- Born: July 10, 1944 (age 81) Rockville Centre, New York, U.S.
- Education: Lake Forest College
- Occupations: Editor; writer; professor; activist;
- Known for: Editor-in-chief of Essence and Ms. magazines

= Marcia Ann Gillespie =

American activist (born 1944)

Marcia Ann Gillespie (born 10 July 1944) is an African-American magazine editor, writer, professor, media and management consultant, and racial and gender justice activist. She previously served as editor-in-chief of Essence magazine and Ms. magazine. She co-authored the authorized biography Maya Angelou: A Glorious Celebration, and is currently working on her own memoir titled When Blacks Became Americans. She teaches media and communications at SUNY Old Westbury College as a visiting professor.
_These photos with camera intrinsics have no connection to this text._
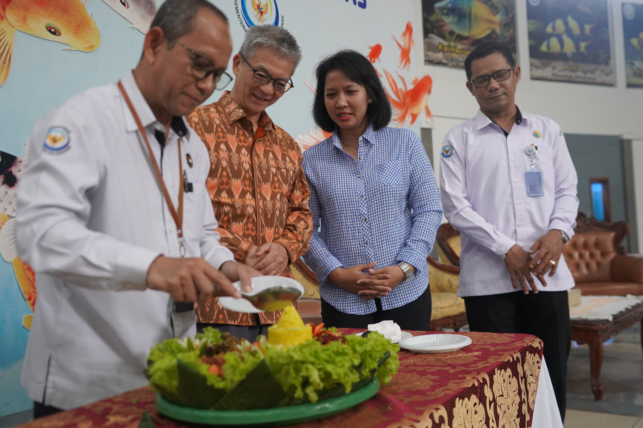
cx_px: 322
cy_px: 214
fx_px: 607
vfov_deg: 38.9
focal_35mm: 34
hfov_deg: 55.8
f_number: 4
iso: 2500
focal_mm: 34
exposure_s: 1/160
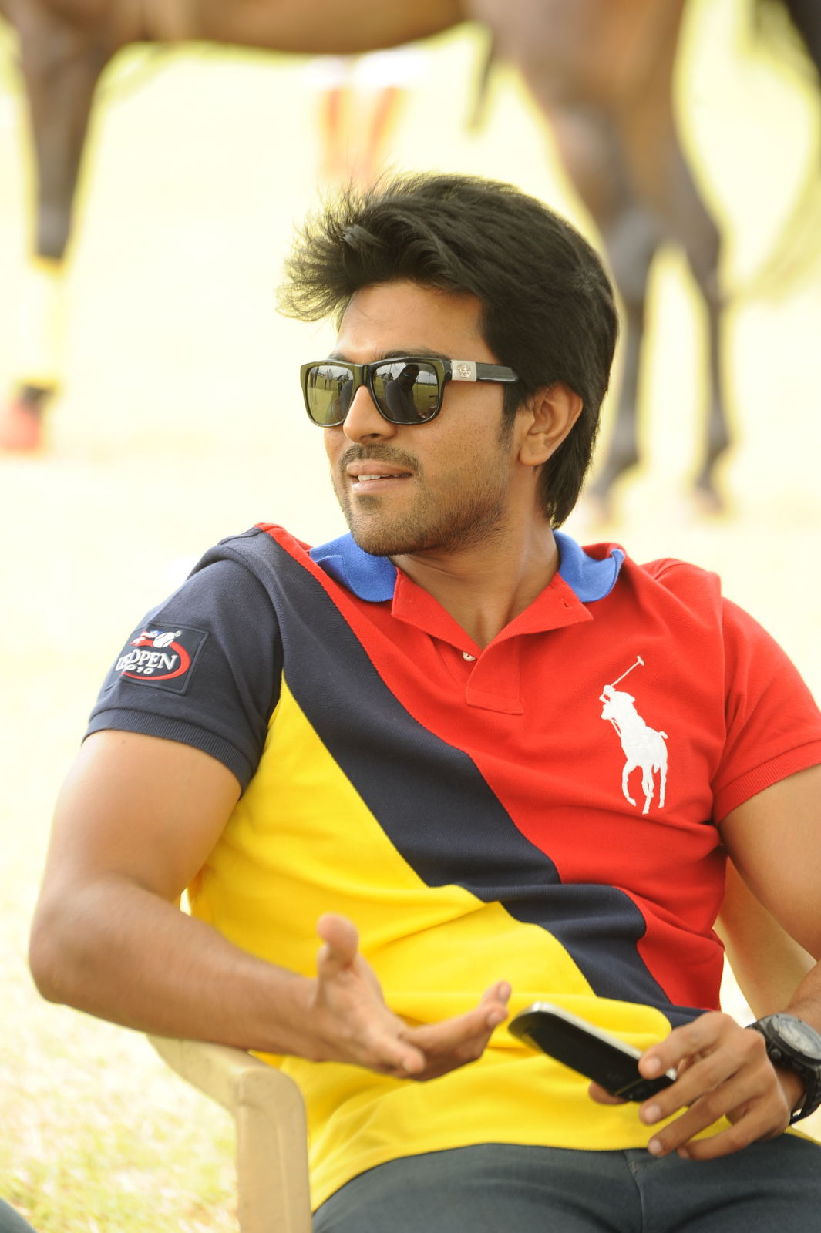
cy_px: 616
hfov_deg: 7.6
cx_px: 410
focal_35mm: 180
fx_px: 6164
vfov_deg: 11.4
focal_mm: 180
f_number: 5.6
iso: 400
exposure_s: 1/125
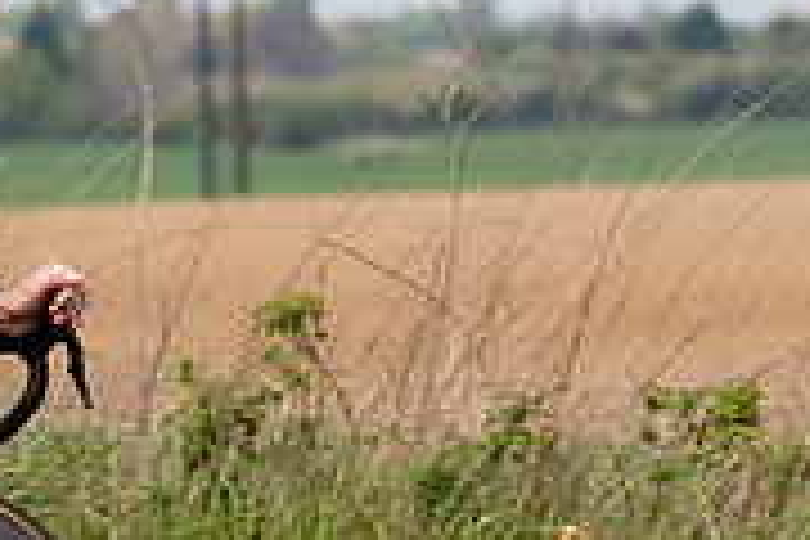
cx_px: -158
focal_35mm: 405
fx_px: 9112
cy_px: 128
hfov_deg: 5.1
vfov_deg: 3.4
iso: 125
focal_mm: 126
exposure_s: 1/1000
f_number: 4.5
== Early life and education ==
Gillespie was born in 1944 in Rockville Centre, New York, to Charles M. Gillespie and Ethel Young Gillespie. She grew up in a working-class family; her father was a church sexton who also ran a floor-waxing business, and her mother was a domestic worker who operated a catering business. Gillespie and her sister, Charlene Gillespie, grew up in Long Island, New York. She graduated from a mostly white and Jewish high school and then enrolled in Lake Forest College in Lake Forest, Illinois, near Chicago, where she received a B.A. degree in American studies in 1966.

== Career ==
Upon graduation, Gillespie moved to New York City after being employed by Time-Life Books, Inc. as a researcher. In 1970, she was hired as a managing editor at the newly-founded African-American publication Essence magazine. After being promoted to editor-in-chief a year later, at the age of 26, she started the process of transforming Essence into one of the fastest growing women’s publications in the United States, as well as a trusted source of inspiration, information, and affirmation for millions of African-American women readers. In 1980, Gillespie left Essence to join Ms. magazine as a contributing writer. She went on to serve as contributing editor, executive editor, and finally editor-in-chief by 1992, making her the first African-American woman editor-in-chief of a mainstream publication in the United States. Under Gillespie's leadership, Ms. magazine reached the most diverse readership in its history.

During her tenure at Essence, Gillespie also served as vice-president of Essence Communications, from 1975 to 1980, and as a member of the board of directors. Susan L. Taylor, a later editor-in-chief at Essence, would call Gillespie her "greatest encouragement" when she wrote the fashion and beauty pages of the magazine. Taylor said that Gillespie's words "if you can speak you can write," pushed and encouraged her in the days whenever she questioned her writing ability,.

Gillespie co-founded Liberty Media for Women, a limited liability corporation composed of women investors, and served as President. The company acquired Ms. magazine in November 1998 and launched the publication in March 1999. Negotiations of the magazine's transfer to the Feminist Majority Foundation, initiated by Gillespie, began in December 2000 and were officially completed by February 2001. In 2001, Gillespie ended her tenure as editor of Ms.

Since 1971, Gillespie has lectured widely on college and university campuses and to women's groups, and has authored innumerable articles and essays.

Gillespie serves as a member of the board of directors of the Planned Parenthood Federation of America and the Global Fund for Women. She previously served on the board of directors of the Rod Rodgers Dance Company, the Arthur Ashe Institute of Urban Health, the Black & Jewish Women of New York, and the Violence Policy Center in Washington, D.C. She was also appointed to the advisory board of the Aspen Institute, the New Federal Theater in New York City, and the Studio Museum in Harlem. She is currently a member of the National Council of Negro Women and the American Association of Magazine Editors.

== Awards and recognition ==
Gillespie is a recipient of the Lake Forest College Outstanding Alumni Award (1973); the New York Women in Communications Matrix Award (1978); the New York Association of Black Journalist's Life Achievement Award for Print Journalism; the Mary MacLeod Bethune award from the National Council of Negro Women; the Missouri Honor Medal for Distinguished Service in Journalism from the University of Missouri School of Journalism; and the National Magazine Award. She received a Doctor of Letters degree from her alma mater, Lake Forest College.

In 1982, she was named by the March of Dimes as one of the “Top Ten Outstanding Women in Magazine Publishing”. She was also named by Time magazine as one of the "Fifty Faces for American's Future".

== Works ==
Maya Angelou: A Glorious Celebration (2008), Waterville, Me.: Thorndike Press/Gale Cengage Learning (co-authored with Rosa Johnson Butler and Richard A. Long).